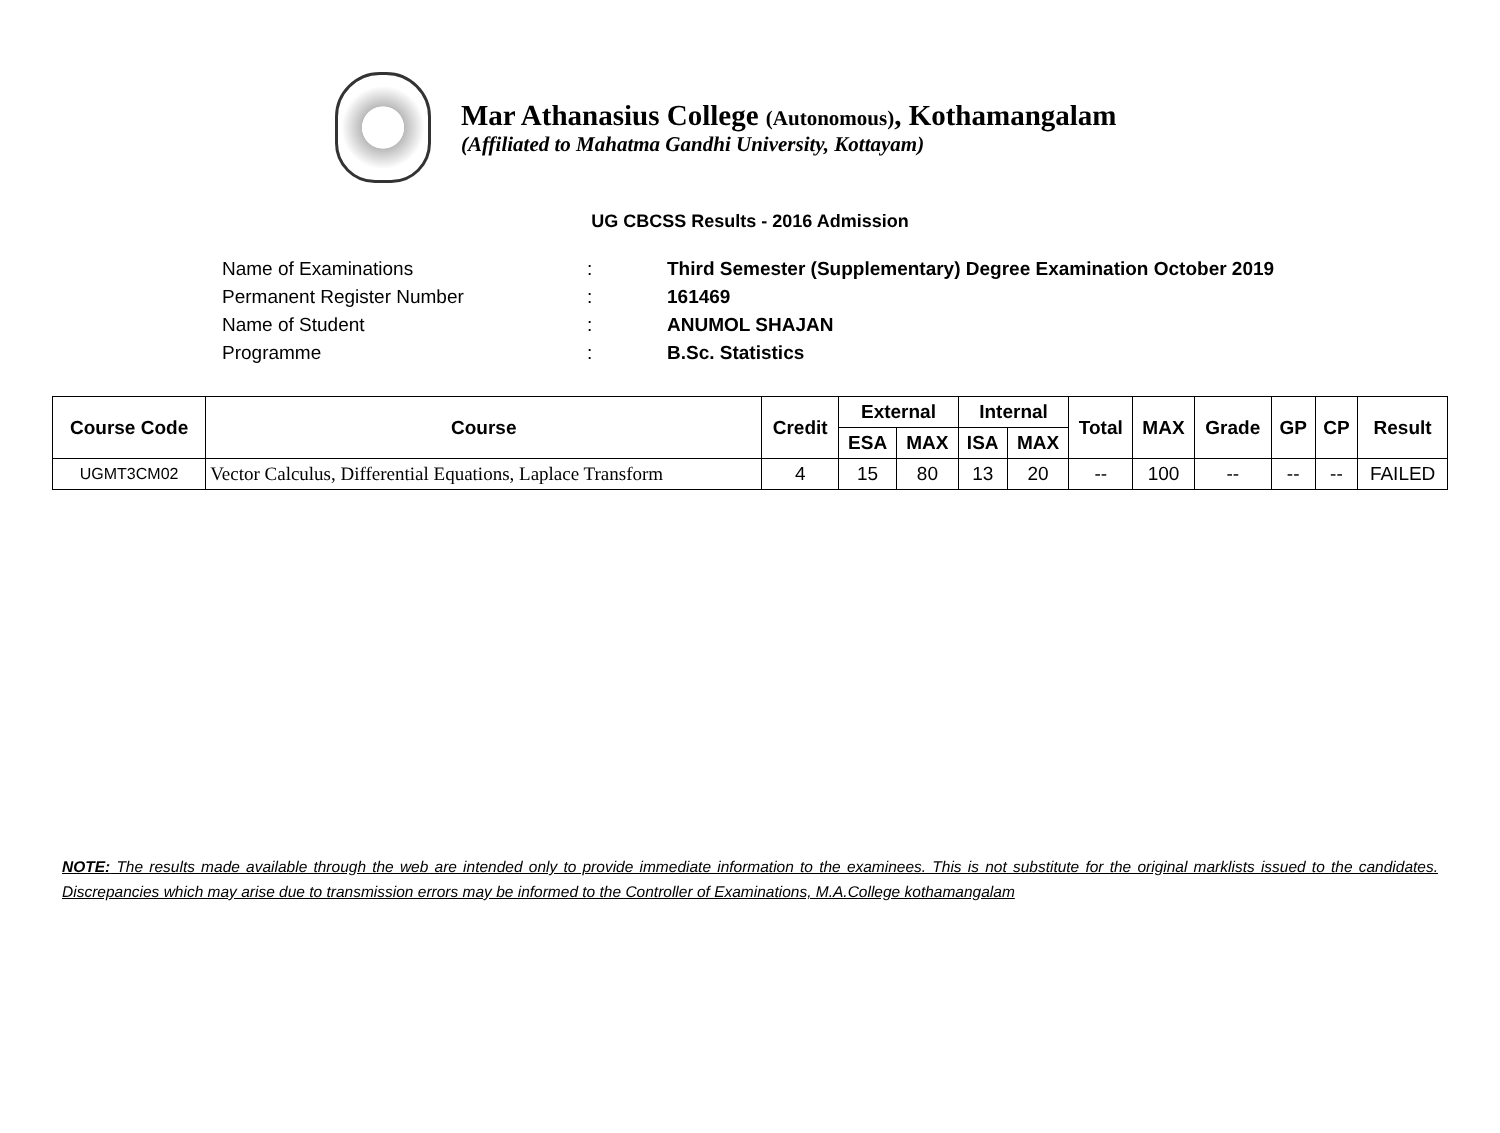Mar Athanasius College (Autonomous), Kothamangalam
(Affiliated to Mahatma Gandhi University, Kottayam)
UG CBCSS Results - 2016 Admission
Name of Examinations: Third Semester (Supplementary) Degree Examination October 2019
Permanent Register Number: 161469
Name of Student: ANUMOL SHAJAN
Programme: B.Sc. Statistics
| Course Code | Course | Credit | External | | Internal | | Total | MAX | Grade | GP | CP | Result |
| --- | --- | --- | --- | --- | --- | --- | --- | --- | --- | --- | --- | --- |
| | | | ESA | MAX | ISA | MAX | | | | | | |
| UGMT3CM02 | Vector Calculus, Differential Equations, Laplace Transform | 4 | 15 | 80 | 13 | 20 | -- | 100 | -- | -- | -- | FAILED |
NOTE: The results made available through the web are intended only to provide immediate information to the examinees. This is not substitute for the original marklists issued to the candidates. Discrepancies which may arise due to transmission errors may be informed to the Controller of Examinations, M.A.College kothamangalam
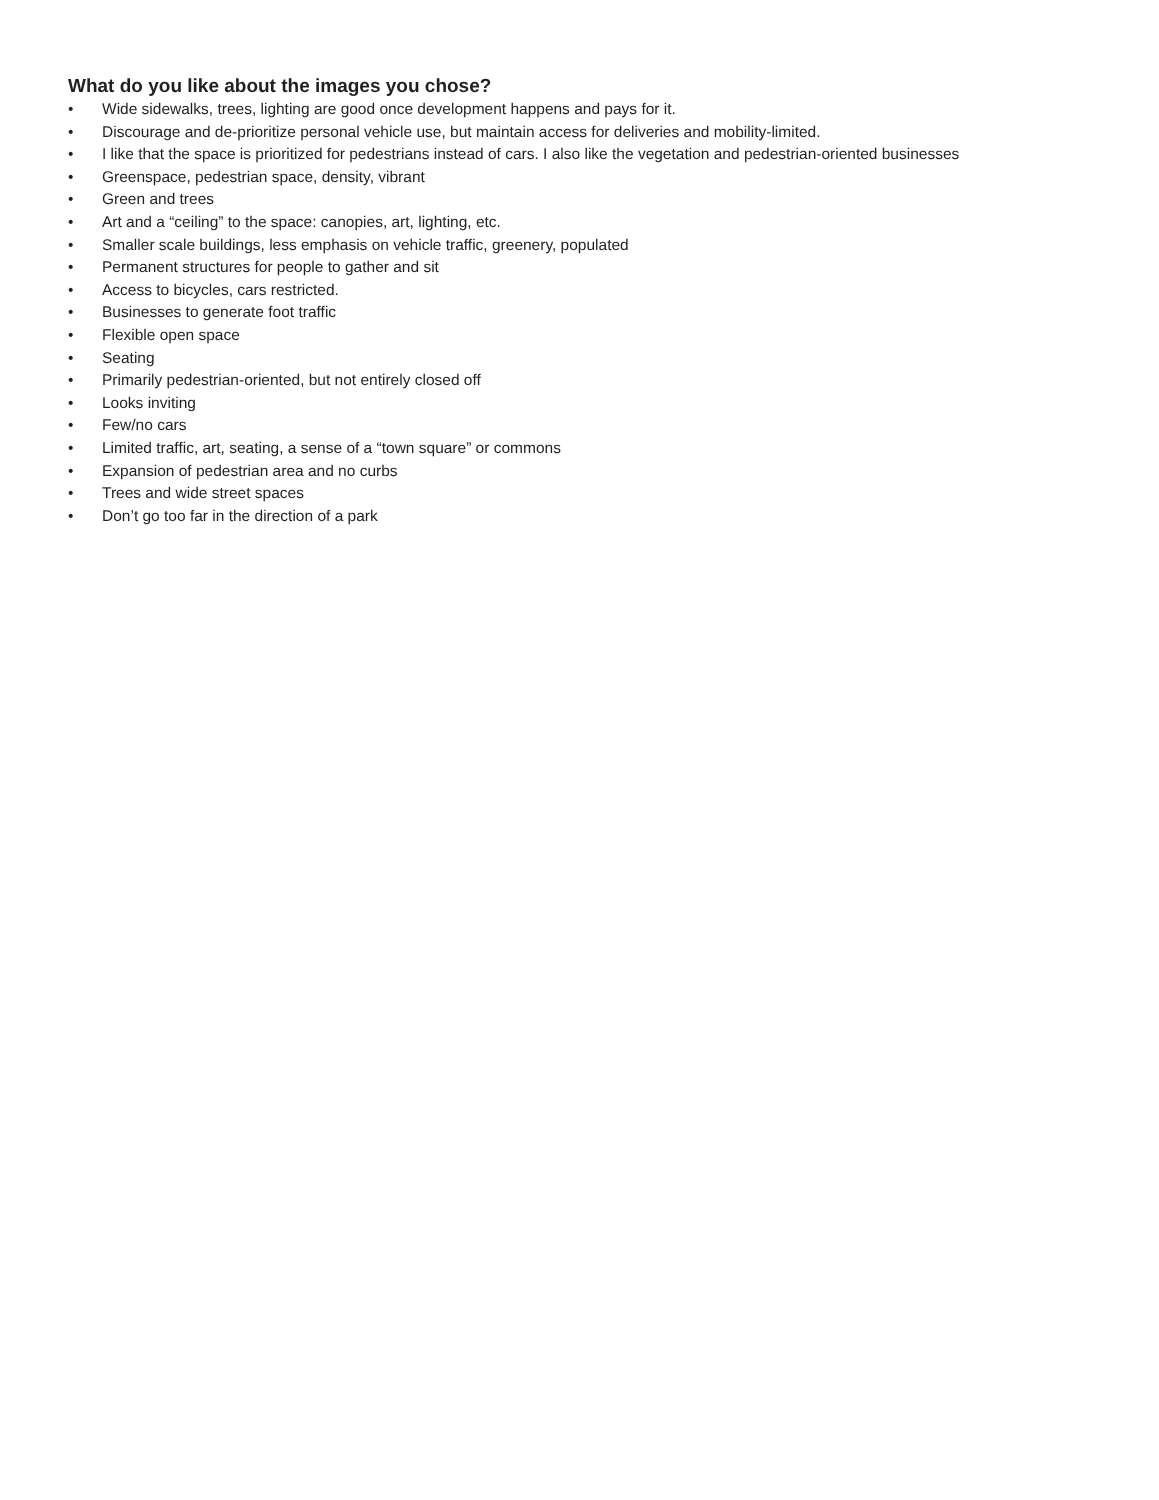What do you like about the images you chose?
• Wide sidewalks, trees, lighting are good once development happens and pays for it.
• Discourage and de-prioritize personal vehicle use, but maintain access for deliveries and mobility-limited.
• I like that the space is prioritized for pedestrians instead of cars. I also like the vegetation and pedestrian-oriented businesses
• Greenspace, pedestrian space, density, vibrant
• Green and trees
• Art and a “ceiling” to the space: canopies, art, lighting, etc.
• Smaller scale buildings, less emphasis on vehicle traffic, greenery, populated
• Permanent structures for people to gather and sit
• Access to bicycles, cars restricted.
• Businesses to generate foot traffic
• Flexible open space
• Seating
• Primarily pedestrian-oriented, but not entirely closed off
• Looks inviting
• Few/no cars
• Limited traffic, art, seating, a sense of a “town square” or commons
• Expansion of pedestrian area and no curbs
• Trees and wide street spaces
• Don’t go too far in the direction of a park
* * * * * * *
Only lines go in the copy, not pictures. Transcribe exactly from the start of the listing through the line containing "and no curbs".

Mar Athanasius College (Autonomous), Kothamangalam
(Affiliated to Mahatma Gandhi University, Kottayam)
UG CBCSS Results - 2016 Admission
Name of Examinations: Third Semester (Supplementary) Degree Examination October 2019
Permanent Register Number: 161469
Name of Student: ANUMOL SHAJAN
Programme: B.Sc. Statistics
| Course Code | Course | Credit | External | | Internal | | Total | MAX | Grade | GP | CP | Result |
| --- | --- | --- | --- | --- | --- | --- | --- | --- | --- | --- | --- | --- |
| | | | ESA | MAX | ISA | MAX | | | | | | |
| UGMT3CM02 | Vector Calculus, Differential Equations, Laplace Transform | 4 | 15 | 80 | 13 | 20 | -- | 100 | -- | -- | -- | FAILED |
NOTE: The results made available through the web are intended only to provide immediate information to the examinees. This is not substitute for the original marklists issued to the candidates. Discrepancies which may arise due to transmission errors may be informed to the Controller of Examinations, M.A.College kothamangalam
What do you like about the images you chose?
• Wide sidewalks, trees, lighting are good once development happens and pays for it.
• Discourage and de-prioritize personal vehicle use, but maintain access for deliveries and mobility-limited.
• I like that the space is prioritized for pedestrians instead of cars. I also like the vegetation and pedestrian-oriented businesses
• Greenspace, pedestrian space, density, vibrant
• Green and trees
• Art and a “ceiling” to the space: canopies, art, lighting, etc.
• Smaller scale buildings, less emphasis on vehicle traffic, greenery, populated
• Permanent structures for people to gather and sit
• Access to bicycles, cars restricted.
• Businesses to generate foot traffic
• Flexible open space
• Seating
• Primarily pedestrian-oriented, but not entirely closed off
• Looks inviting
• Few/no cars
• Limited traffic, art, seating, a sense of a “town square” or commons
• Expansion of pedestrian area and no curbs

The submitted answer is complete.